L’ingénieur fera une écoute à différents niveaux, entre 70 et 85 dBSPL, parfois plus fort selon le type d’environnement d’écoute prévu. La réaction de l’oreille aux fréquences n’est pas linéaire et varie avec le niveau de pression du son. Afin d’entendre les parties les plus douces correctement, le studio de « mastering » se doit d’être un environnement d’écoute suffisamment silencieux. Il est également intéressant de faire une écoute dans un casque ou dans un système de son de basse qualité afin d’entendre comment le « mix » y est traduit.
L’augmentation graduelle du niveau moyen (« loudness war ») qui a lieu dans l’industrie a poussé des producteurs, artistes, radios et maisons de disque à demander un son toujours plus fort de la part des ingénieurs de « mastering ». Sans rentrer dans le débat de la guerre des niveaux, il suffit de dire que plus un disque est fort (« loud ») plus il implique des compromis dans sa gamme dynamique. L’ingénieur de « mastering » devient l’arbitre entre les demandes contradictoires d’un disque fort et un qui respire avec une gamme satisfaisante. Il y a des ingénieurs qui croient que leur rôle est d’améliorer la manière dont l’audio se traduira d’un environnement d’écoute à un autre, et d’autres ingénieurs pensent qu’ils doivent donner le plus d’impact sonore possible à l’audio.

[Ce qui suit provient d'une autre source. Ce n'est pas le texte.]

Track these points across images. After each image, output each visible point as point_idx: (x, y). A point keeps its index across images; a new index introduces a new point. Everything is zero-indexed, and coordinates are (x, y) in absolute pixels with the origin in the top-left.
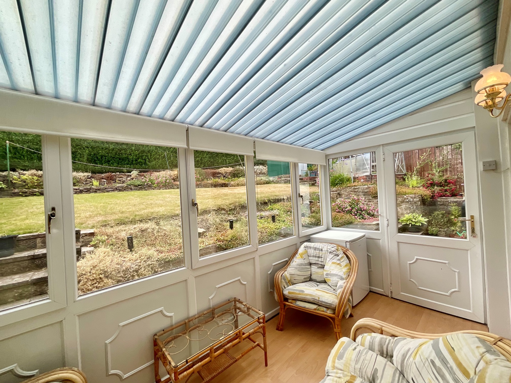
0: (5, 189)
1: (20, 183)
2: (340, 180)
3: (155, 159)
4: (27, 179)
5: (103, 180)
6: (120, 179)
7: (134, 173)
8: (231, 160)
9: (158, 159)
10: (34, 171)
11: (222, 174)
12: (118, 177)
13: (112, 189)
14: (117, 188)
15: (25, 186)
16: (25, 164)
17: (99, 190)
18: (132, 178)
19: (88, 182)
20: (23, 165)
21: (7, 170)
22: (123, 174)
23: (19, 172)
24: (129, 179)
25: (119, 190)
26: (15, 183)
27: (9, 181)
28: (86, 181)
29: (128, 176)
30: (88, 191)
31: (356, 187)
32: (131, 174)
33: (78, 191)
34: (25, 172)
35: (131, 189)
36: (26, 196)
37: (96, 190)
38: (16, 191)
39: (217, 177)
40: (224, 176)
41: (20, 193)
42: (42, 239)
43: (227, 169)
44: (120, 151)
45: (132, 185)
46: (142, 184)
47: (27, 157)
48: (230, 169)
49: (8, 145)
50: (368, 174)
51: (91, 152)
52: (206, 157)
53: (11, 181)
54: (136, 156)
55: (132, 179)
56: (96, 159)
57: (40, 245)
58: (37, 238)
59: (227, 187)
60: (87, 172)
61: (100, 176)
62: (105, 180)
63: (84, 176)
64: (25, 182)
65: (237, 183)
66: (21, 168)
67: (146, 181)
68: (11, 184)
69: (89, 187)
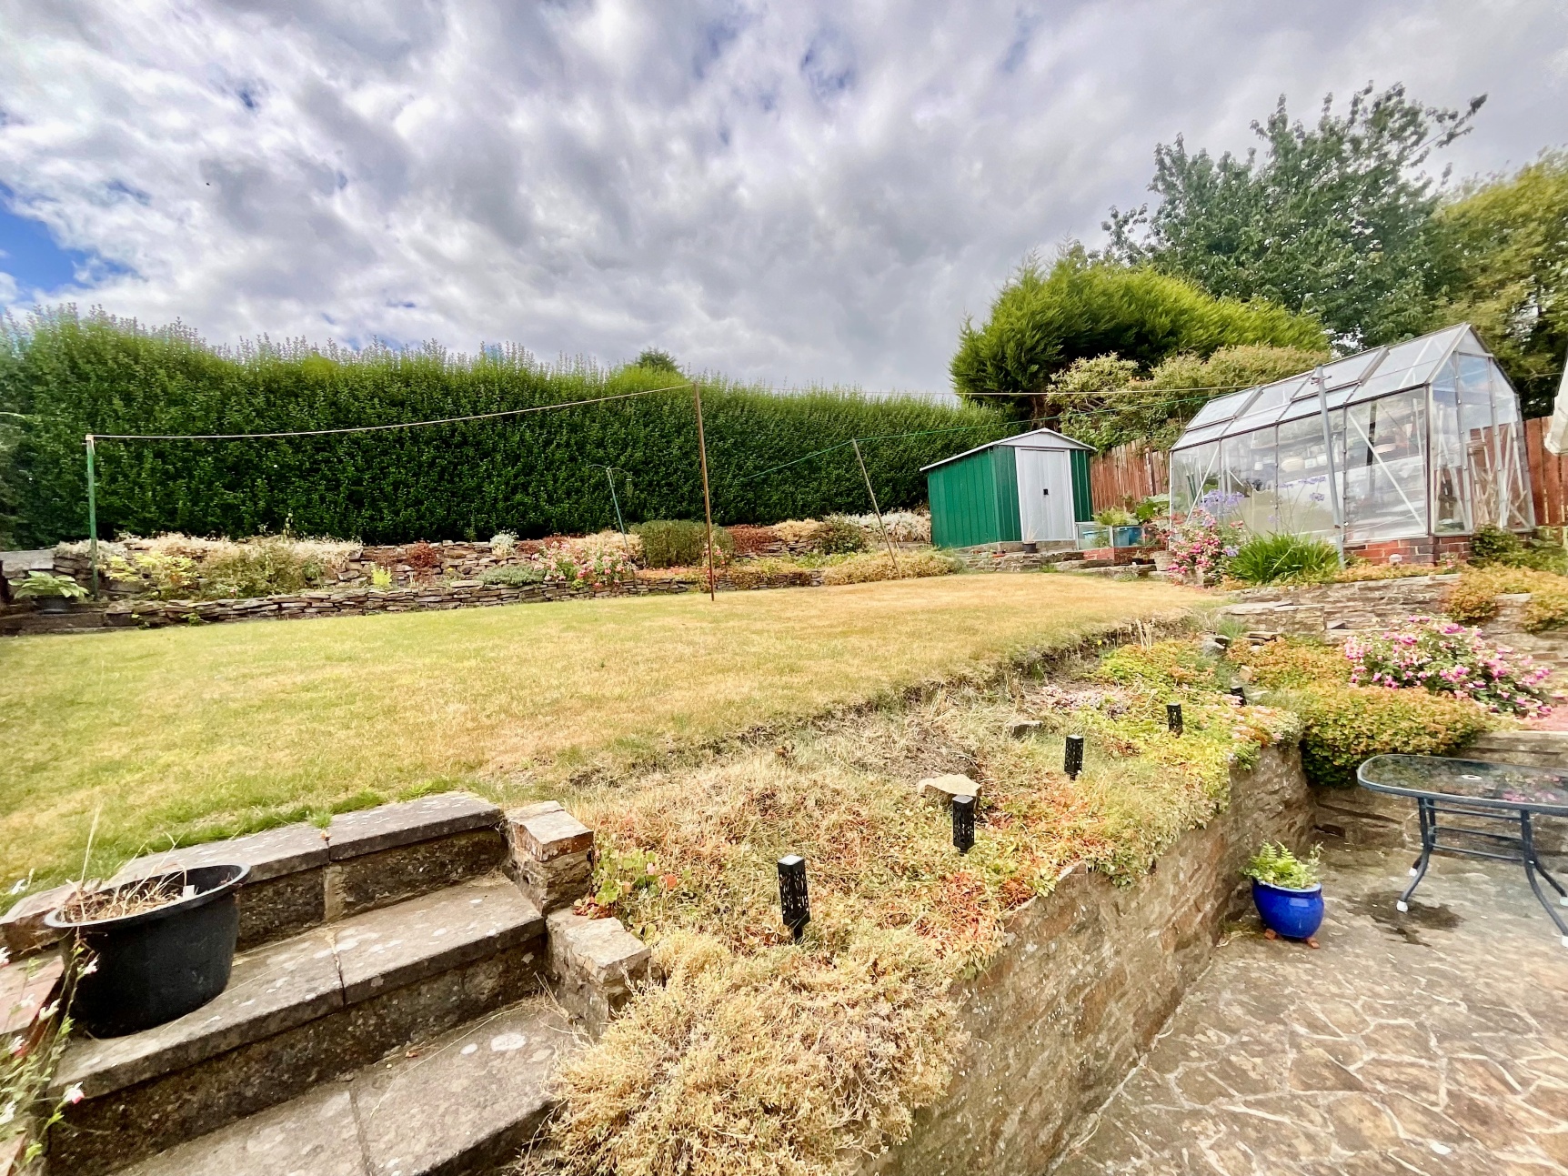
0: (84, 601)
1: (134, 578)
2: (1292, 557)
3: (568, 494)
4: (154, 567)
5: (400, 567)
6: (457, 562)
7: (502, 542)
8: (809, 493)
9: (578, 491)
10: (176, 539)
11: (785, 542)
12: (448, 556)
13: (438, 599)
14: (452, 594)
15: (147, 589)
16: (148, 515)
17: (393, 600)
18: (494, 558)
19: (352, 574)
20: (141, 517)
21: (87, 537)
22: (466, 544)
23: (128, 540)
24: (484, 561)
25: (460, 600)
26: (116, 581)
27: (96, 574)
28: (347, 570)
29: (482, 551)
30: (360, 605)
31: (1371, 584)
32: (491, 545)
33: (328, 605)
34: (146, 542)
35: (499, 596)
36: (154, 626)
37: (384, 600)
38: (121, 607)
39: (770, 551)
40: (792, 549)
41: (134, 616)
42: (347, 869)
43: (799, 523)
44: (455, 468)
45: (503, 582)
46: (535, 578)
47: (154, 491)
48: (810, 525)
49: (90, 449)
50: (1419, 531)
51: (362, 471)
52: (730, 486)
53: (101, 574)
54: (507, 484)
55: (496, 562)
56: (376, 493)
57: (338, 899)
58: (327, 866)
59: (809, 584)
60: (347, 538)
61: (391, 553)
62: (408, 568)
63: (340, 554)
64: (146, 576)
65: (845, 570)
66: (132, 527)
67: (550, 567)
68: (101, 584)
69: (361, 592)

Une fois que toutes les modifications spectrales, dynamiques et possiblement ambiantes (réverbération) sont faites, les transitions entre les chansons doivent être travaillées : combien de temps de silence laisse-t-on entre les pistes? À quel moment commencer un « fade-out »? Combien de temps de chevauchement entre des pistes qui se fondent l’une dans l’autre? Voici le genre de questions auxquelles il faut trouver réponse en fonction des projets. Des instructions précises et les contributions du client sont plus que nécessaires pour cette étape.

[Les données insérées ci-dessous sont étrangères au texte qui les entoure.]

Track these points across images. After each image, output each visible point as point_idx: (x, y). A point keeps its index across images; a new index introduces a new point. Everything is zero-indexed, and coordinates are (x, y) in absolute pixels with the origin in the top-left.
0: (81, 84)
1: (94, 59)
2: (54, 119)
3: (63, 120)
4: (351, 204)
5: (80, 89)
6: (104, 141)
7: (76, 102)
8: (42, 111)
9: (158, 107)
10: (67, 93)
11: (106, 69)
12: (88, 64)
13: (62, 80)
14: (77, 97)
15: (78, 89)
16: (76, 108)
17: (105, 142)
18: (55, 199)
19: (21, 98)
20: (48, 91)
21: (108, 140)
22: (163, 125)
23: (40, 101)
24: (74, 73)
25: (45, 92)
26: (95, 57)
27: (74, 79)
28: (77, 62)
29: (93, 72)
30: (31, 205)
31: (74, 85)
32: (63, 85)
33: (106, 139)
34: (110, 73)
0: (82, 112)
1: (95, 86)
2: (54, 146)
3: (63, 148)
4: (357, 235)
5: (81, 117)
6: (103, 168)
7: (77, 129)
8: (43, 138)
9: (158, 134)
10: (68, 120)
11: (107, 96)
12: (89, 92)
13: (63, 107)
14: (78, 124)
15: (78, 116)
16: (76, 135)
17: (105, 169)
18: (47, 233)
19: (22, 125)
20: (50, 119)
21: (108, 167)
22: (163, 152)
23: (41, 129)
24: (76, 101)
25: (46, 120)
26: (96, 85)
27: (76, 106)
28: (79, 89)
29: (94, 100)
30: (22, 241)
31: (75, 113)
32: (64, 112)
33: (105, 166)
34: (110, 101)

Pour le « mastering » destiné au vinyle, l’ingénieur doit vérifier qu’il n’y a pas de problèmes de phase entre les canaux de gauche et de droite dans les basses fréquences, autrement la production du disque devient impossible. Par ailleurs, les changements de fréquences dans les aigues (passage d’une fréquence basse à une fréquence haute) ne doivent pas excéder la capacité d’accélération du stylet (« stylus »). Il est important de savoir aussi que plus le disque est fort, plus la durée de la face du disque sera courte.